**About this exercise:** Nothing but the lines from the first line of the records below to the line holding "desayunar con nuestra" belongs in the answer, copied exactly and without pictures.

**Materials provided:**
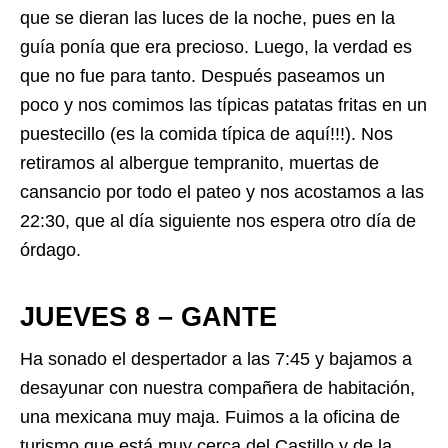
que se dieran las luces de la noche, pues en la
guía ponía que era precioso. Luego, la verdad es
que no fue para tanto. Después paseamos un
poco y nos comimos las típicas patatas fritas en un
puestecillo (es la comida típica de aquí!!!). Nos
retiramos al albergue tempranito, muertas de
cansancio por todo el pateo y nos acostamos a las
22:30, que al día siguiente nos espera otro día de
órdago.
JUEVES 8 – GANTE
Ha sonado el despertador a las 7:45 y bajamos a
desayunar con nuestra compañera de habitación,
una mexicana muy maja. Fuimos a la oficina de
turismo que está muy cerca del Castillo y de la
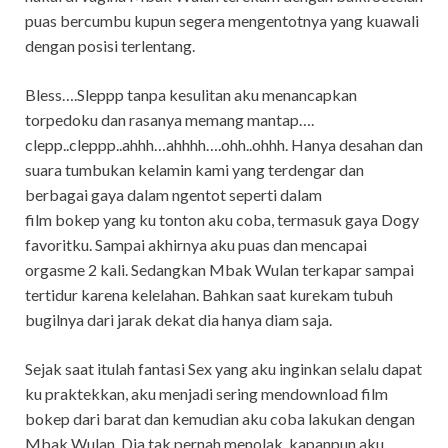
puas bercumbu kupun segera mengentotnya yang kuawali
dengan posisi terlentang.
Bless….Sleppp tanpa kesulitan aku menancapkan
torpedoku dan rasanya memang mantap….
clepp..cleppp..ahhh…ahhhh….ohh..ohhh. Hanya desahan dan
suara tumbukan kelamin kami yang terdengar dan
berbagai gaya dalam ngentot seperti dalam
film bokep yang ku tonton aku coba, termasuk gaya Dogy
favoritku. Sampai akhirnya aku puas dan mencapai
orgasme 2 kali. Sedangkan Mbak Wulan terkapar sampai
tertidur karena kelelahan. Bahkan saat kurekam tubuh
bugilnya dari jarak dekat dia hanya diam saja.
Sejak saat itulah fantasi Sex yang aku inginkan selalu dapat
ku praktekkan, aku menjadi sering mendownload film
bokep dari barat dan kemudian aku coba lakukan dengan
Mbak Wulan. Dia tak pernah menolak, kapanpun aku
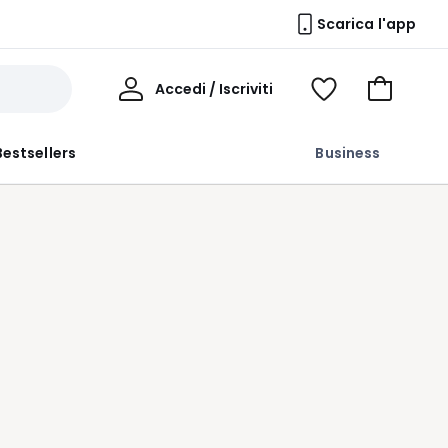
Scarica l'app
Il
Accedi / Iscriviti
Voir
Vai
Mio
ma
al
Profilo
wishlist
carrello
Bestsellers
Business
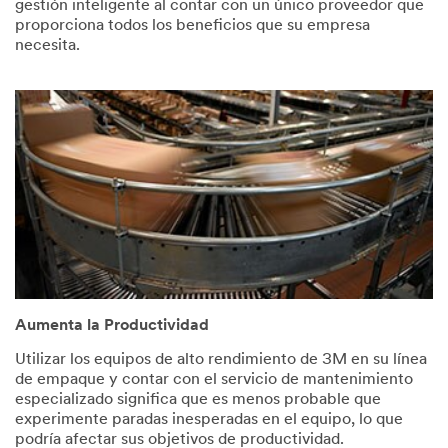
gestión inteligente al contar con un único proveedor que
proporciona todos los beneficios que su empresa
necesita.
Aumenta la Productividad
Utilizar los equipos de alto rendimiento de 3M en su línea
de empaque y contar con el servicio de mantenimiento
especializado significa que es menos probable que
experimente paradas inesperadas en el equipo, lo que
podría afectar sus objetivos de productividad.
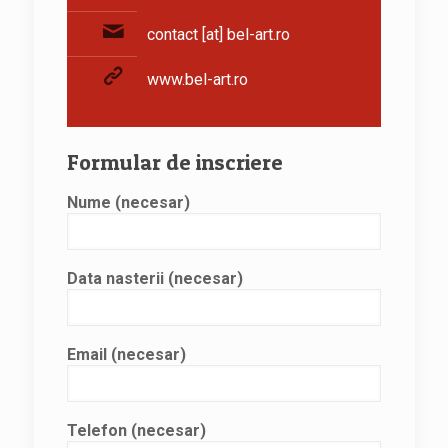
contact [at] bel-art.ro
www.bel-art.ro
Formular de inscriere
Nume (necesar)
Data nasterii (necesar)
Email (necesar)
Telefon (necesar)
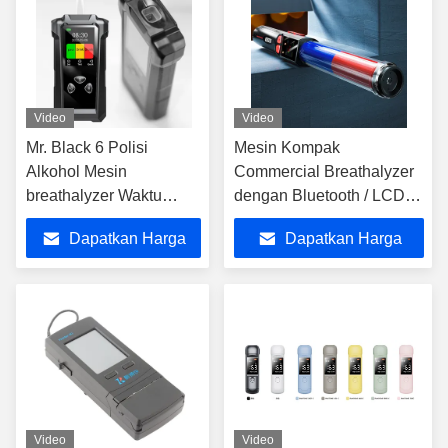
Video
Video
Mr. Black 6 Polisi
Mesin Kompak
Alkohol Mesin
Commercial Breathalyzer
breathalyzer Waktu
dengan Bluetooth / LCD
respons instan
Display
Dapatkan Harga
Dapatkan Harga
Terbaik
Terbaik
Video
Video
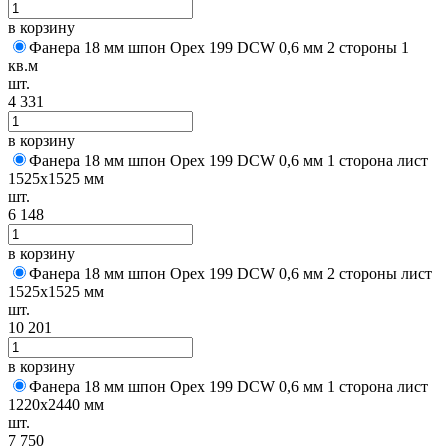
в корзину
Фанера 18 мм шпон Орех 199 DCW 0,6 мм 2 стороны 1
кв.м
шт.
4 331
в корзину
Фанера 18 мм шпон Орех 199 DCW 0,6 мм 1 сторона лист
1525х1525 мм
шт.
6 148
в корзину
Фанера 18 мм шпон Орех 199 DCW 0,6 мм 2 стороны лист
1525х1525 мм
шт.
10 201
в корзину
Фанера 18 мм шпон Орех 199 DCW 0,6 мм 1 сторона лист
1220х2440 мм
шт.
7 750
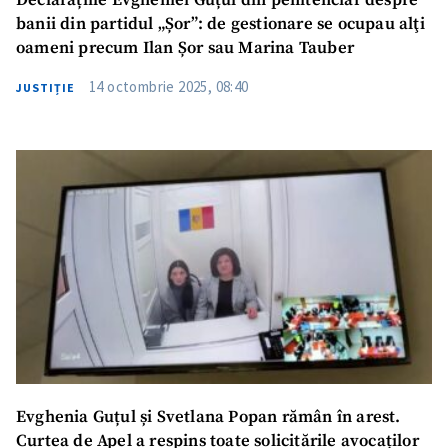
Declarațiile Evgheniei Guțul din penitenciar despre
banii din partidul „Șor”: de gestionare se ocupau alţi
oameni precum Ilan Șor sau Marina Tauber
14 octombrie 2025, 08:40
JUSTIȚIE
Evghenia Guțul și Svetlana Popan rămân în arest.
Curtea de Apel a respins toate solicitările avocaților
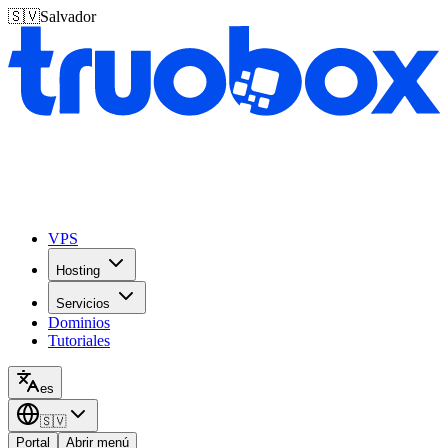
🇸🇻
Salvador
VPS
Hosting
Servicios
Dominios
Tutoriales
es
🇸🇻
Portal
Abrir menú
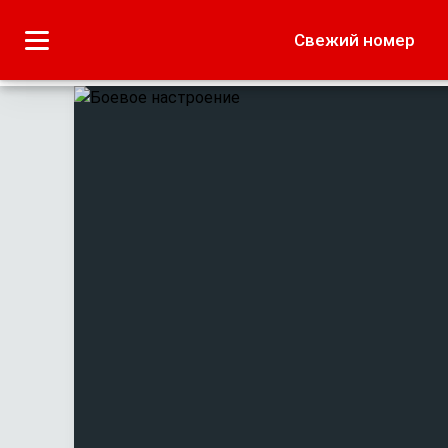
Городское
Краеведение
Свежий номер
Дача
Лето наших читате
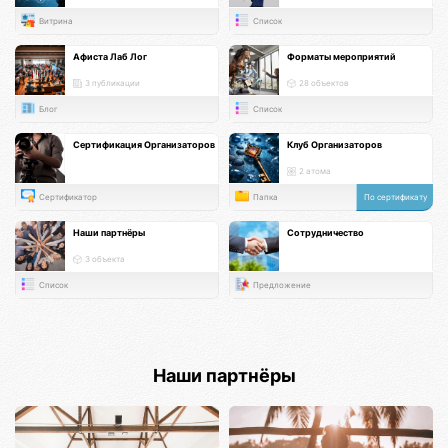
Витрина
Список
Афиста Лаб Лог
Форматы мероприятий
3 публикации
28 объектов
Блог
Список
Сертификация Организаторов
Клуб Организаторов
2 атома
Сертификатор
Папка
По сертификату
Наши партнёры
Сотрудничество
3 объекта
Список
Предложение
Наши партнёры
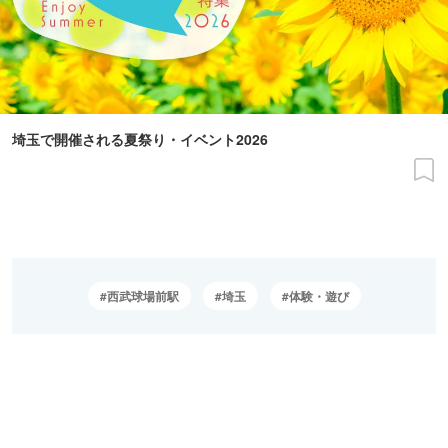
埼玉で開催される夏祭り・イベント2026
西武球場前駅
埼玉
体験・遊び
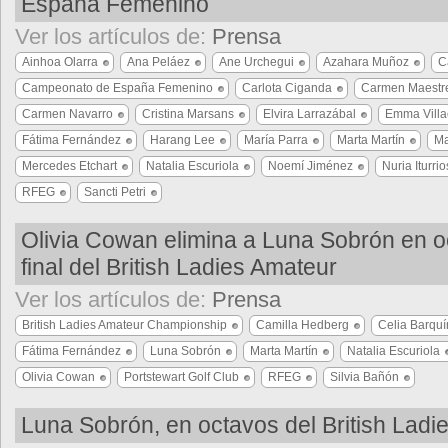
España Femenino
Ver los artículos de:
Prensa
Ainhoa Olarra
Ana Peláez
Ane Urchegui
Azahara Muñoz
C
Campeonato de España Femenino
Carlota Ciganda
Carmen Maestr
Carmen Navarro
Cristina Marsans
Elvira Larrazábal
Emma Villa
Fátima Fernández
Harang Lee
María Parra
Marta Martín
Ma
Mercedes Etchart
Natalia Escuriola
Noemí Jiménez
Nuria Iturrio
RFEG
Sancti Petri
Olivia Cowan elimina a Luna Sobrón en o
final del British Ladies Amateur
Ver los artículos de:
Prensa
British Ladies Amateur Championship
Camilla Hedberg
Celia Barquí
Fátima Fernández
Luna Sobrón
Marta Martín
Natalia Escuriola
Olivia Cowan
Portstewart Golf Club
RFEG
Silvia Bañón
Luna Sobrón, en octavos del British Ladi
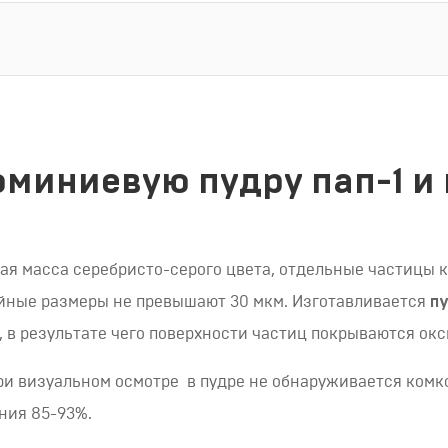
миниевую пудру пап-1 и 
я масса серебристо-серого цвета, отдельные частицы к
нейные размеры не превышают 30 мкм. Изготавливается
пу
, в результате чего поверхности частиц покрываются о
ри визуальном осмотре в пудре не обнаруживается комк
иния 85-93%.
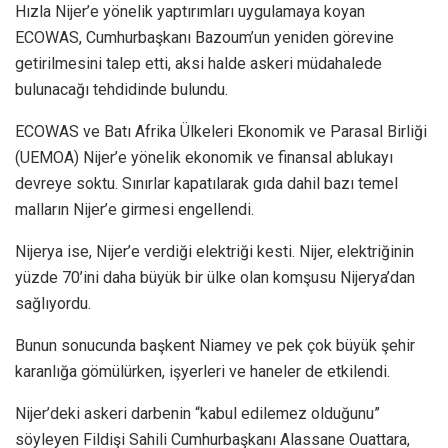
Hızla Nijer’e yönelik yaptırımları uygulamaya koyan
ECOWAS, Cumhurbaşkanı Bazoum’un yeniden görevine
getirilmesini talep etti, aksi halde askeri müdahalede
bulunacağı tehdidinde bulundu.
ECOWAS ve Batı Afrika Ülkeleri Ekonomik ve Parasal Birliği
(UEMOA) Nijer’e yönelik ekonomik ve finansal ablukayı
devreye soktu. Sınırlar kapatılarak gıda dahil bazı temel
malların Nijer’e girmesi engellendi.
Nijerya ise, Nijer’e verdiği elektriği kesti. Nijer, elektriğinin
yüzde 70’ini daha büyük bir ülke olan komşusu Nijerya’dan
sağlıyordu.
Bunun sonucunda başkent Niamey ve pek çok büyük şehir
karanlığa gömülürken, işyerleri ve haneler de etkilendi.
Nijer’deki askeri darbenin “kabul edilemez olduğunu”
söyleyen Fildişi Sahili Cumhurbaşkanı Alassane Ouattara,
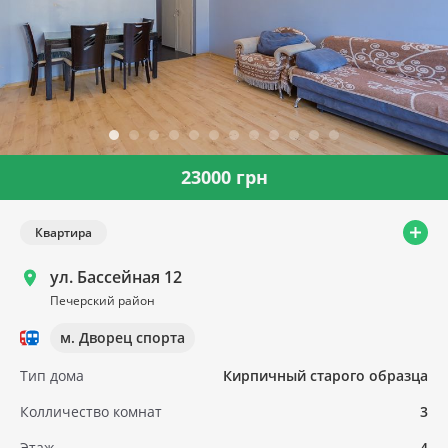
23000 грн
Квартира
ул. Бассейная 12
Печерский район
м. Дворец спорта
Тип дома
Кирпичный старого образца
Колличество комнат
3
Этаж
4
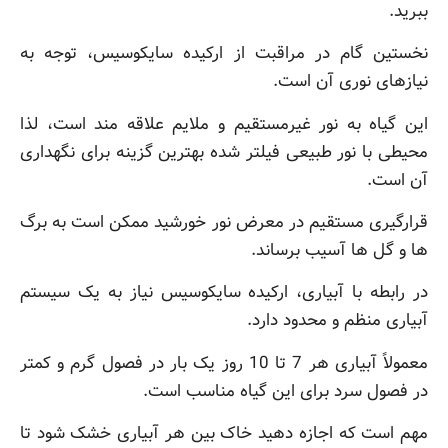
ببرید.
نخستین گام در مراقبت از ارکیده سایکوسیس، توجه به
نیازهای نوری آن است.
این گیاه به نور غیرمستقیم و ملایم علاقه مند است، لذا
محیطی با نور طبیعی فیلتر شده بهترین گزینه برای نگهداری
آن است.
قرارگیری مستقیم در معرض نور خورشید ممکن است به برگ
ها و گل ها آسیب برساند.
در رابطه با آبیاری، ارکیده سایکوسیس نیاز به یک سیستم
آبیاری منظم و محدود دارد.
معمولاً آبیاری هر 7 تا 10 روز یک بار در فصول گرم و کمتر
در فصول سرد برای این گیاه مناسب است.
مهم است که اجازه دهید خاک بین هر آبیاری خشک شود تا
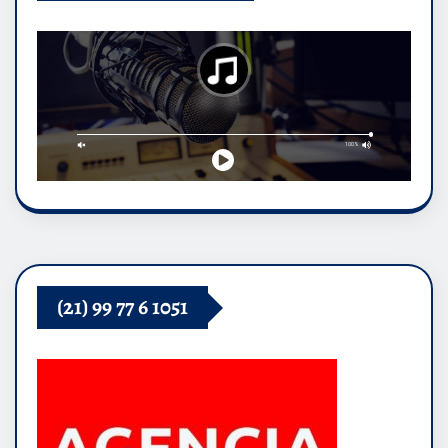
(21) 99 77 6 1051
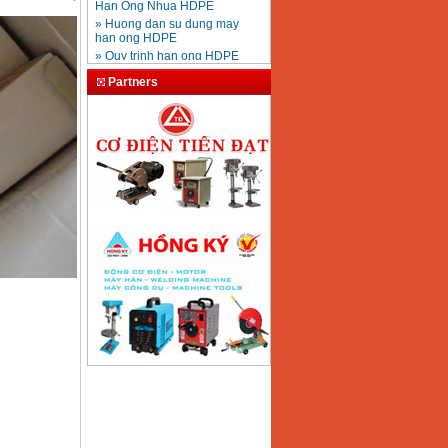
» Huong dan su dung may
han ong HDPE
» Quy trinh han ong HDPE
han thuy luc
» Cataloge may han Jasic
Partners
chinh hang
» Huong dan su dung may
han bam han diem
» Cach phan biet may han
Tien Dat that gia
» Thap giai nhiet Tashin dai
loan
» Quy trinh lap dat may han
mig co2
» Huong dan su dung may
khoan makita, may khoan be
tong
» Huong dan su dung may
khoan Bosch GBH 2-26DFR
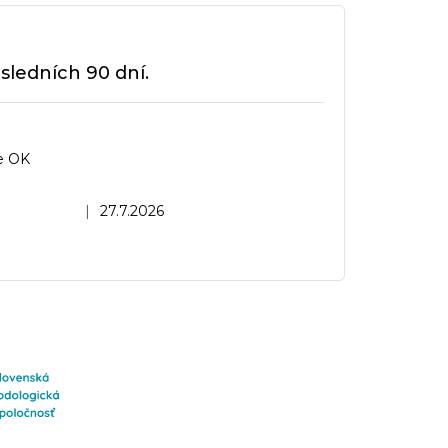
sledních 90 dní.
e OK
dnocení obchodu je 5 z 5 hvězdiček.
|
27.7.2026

**Task result:**
que se dieran las luces de la noche, pues en la
guía ponía que era precioso. Luego, la verdad es
que no fue para tanto. Después paseamos un
poco y nos comimos las típicas patatas fritas en un
puestecillo (es la comida típica de aquí!!!). Nos
retiramos al albergue tempranito, muertas de
cansancio por todo el pateo y nos acostamos a las
22:30, que al día siguiente nos espera otro día de
órdago.
JUEVES 8 – GANTE
Ha sonado el despertador a las 7:45 y bajamos a
desayunar con nuestra compañera de habitación,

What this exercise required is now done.